Jayapura, Jubi – Komite Penelitian dan Pengembangan (Litbang) Masyarakat Antifitnah Indonesia atau Mafindo menyebutkan bahwa penyebaran hoaks di ruang digital semakin meningkat. Pada semester pertama 2024, ada peningkatan hoaks karena berlangsung Pemilu Presiden dan Pemilu Legislatif 2024.
Hoaks itu mewabah pada berbagai tahapan pemilu, mulai dari pendaftaran, kampanye, pemungutan suara, penghitungan, hingga penetapan.
Pada semester pertama 2024, terdapat 2.119 hoaks. Jumlah ini hampir mendekati total temuan sepanjang 2023 (satu tahun).

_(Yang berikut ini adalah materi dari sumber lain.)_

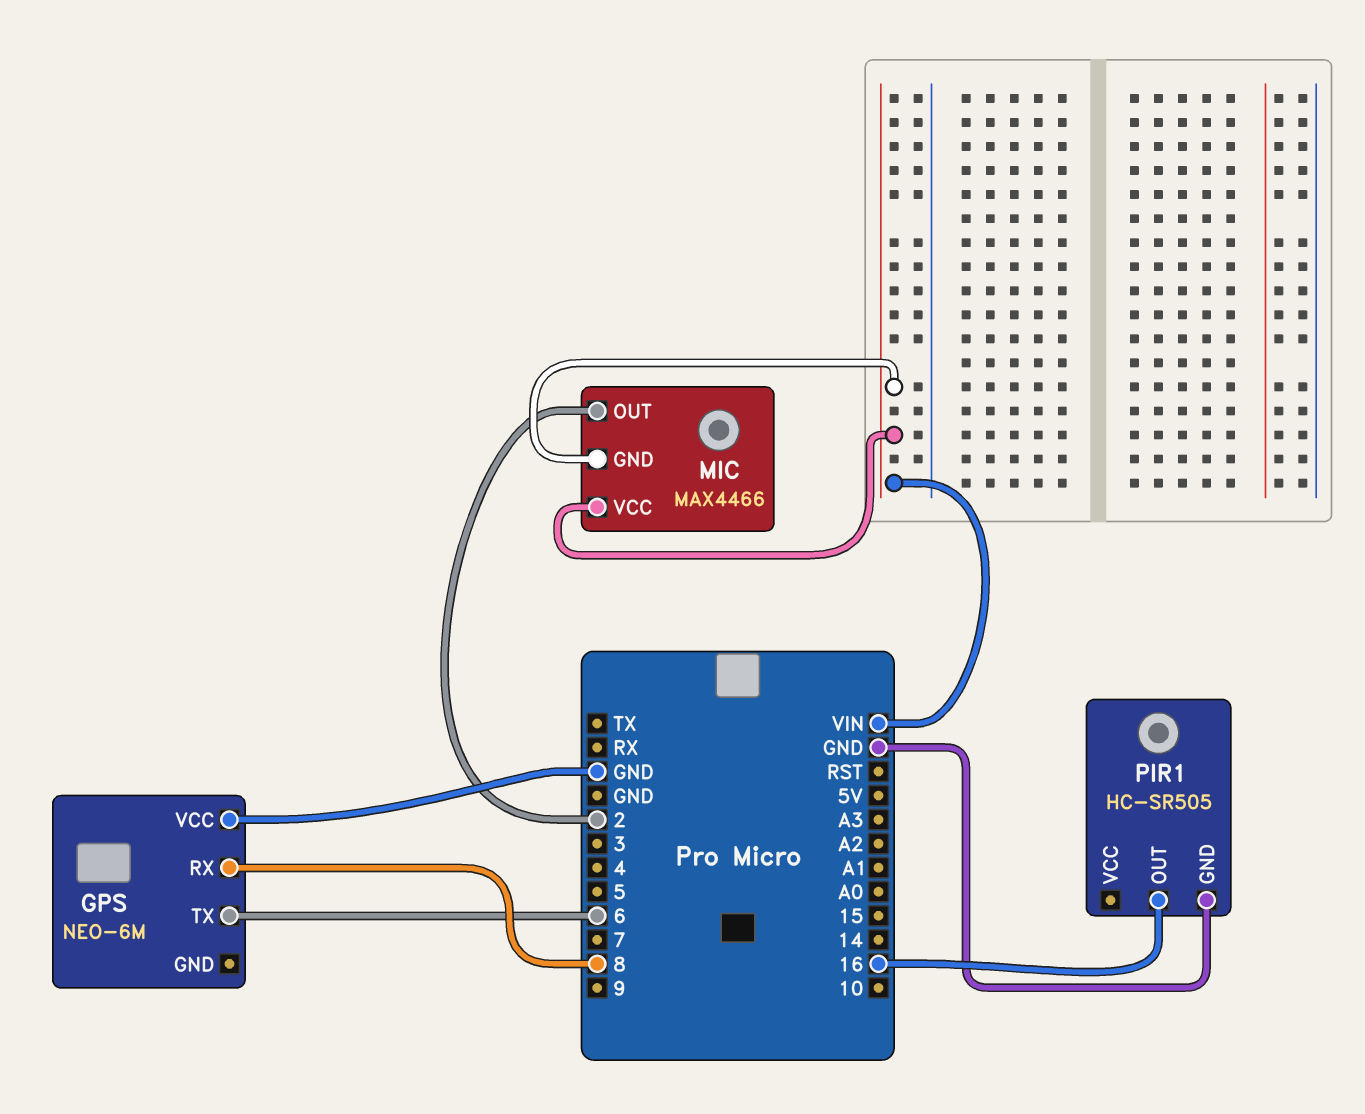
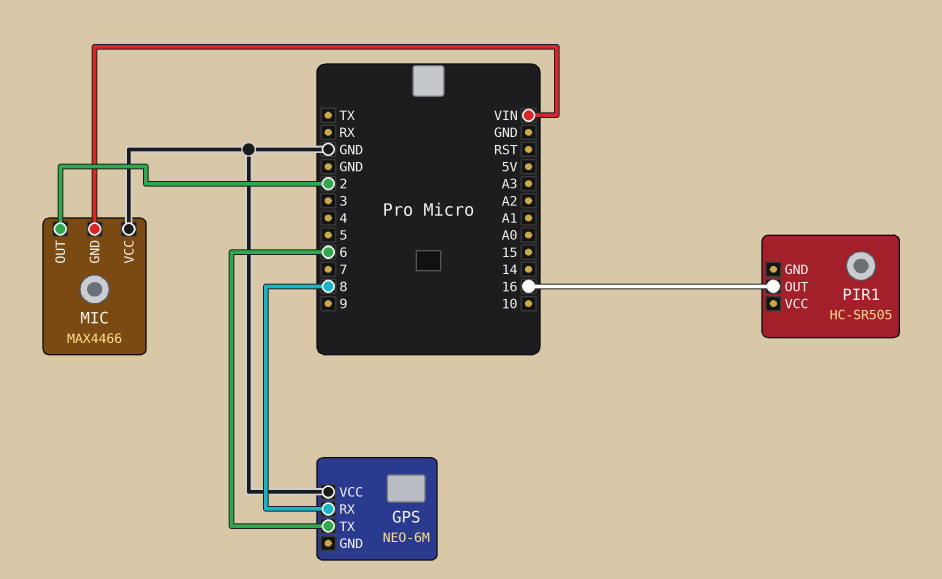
MIC pin VCC: VIN -> GND
PIR1 pin GND: GND -> none

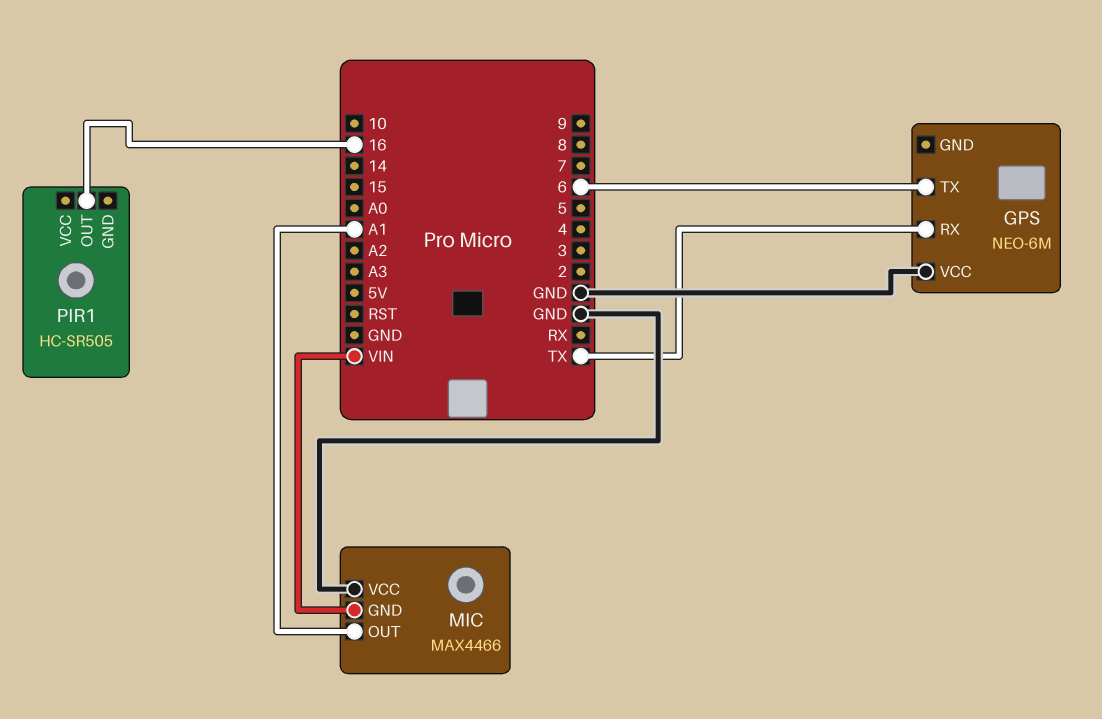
GPS pin RX: 8 -> TX
MIC pin OUT: 2 -> A1

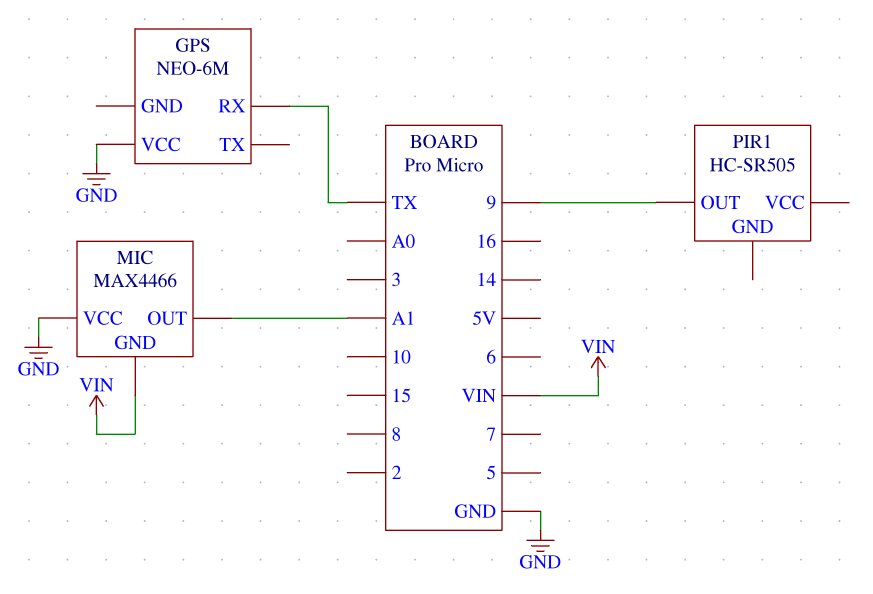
GPS pin TX: 6 -> none
PIR1 pin OUT: 16 -> 9

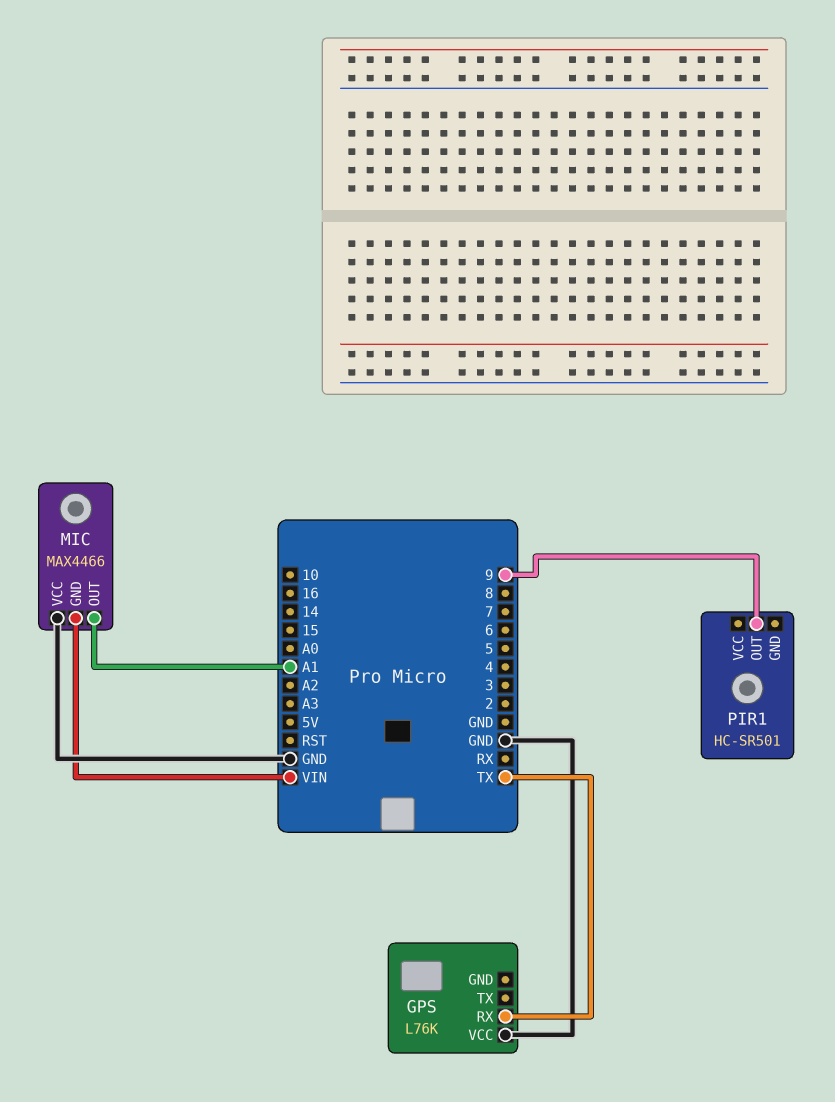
GPS: NEO-6M -> L76K
PIR1: HC-SR505 -> HC-SR501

Peningkatan jumlah ini dipicu oleh pemilu 2024, yang rawan disinformasi. Potensi risiko semakin tinggi. Peningkatan disinformasi ini mengancam stabilitas sosial dan demokrasi.
“Dari kasus Pemilu Presiden dan Pemilu Legislatif, kami memperkirakan hoaks akan meningkat pada Pilkada 27 November 2024,” demikian siaran pers Mafindo, Senin (2/9/2024).
Yang menarik, hoaks yang akan muncul pada Pilkada 2024 adalah potensi penyebaran hoaks sebagai berikut:
Peredaran hoaks lokal
Pertimbangannya, kontestasi berlangsung di daerah, melibatkan calon lokal, dan warga yang disasar hoaks adalah masyarakat lokal.
Hoaks ini berpotensi menyerang penyelenggara pemilu (KPU dan Bawaslu beserta jajaran ke bawah), kontestan, dan partai pengusungnya.
Hoaks ini akan muncul dalam berbagai tahapan pemilu dari mulai pendaftaran, kampanye, pemungutan suara, penghitungan, hingga penetapan.
Mafindo mengingatkan hoaks ini perlu diwaspadai karena akan bersinggungan dengan isu suku, agama, ras atau etnis, antarkelompok, yang berpotensi meningkatkan segregasi sosial dan memicu konflik sosial.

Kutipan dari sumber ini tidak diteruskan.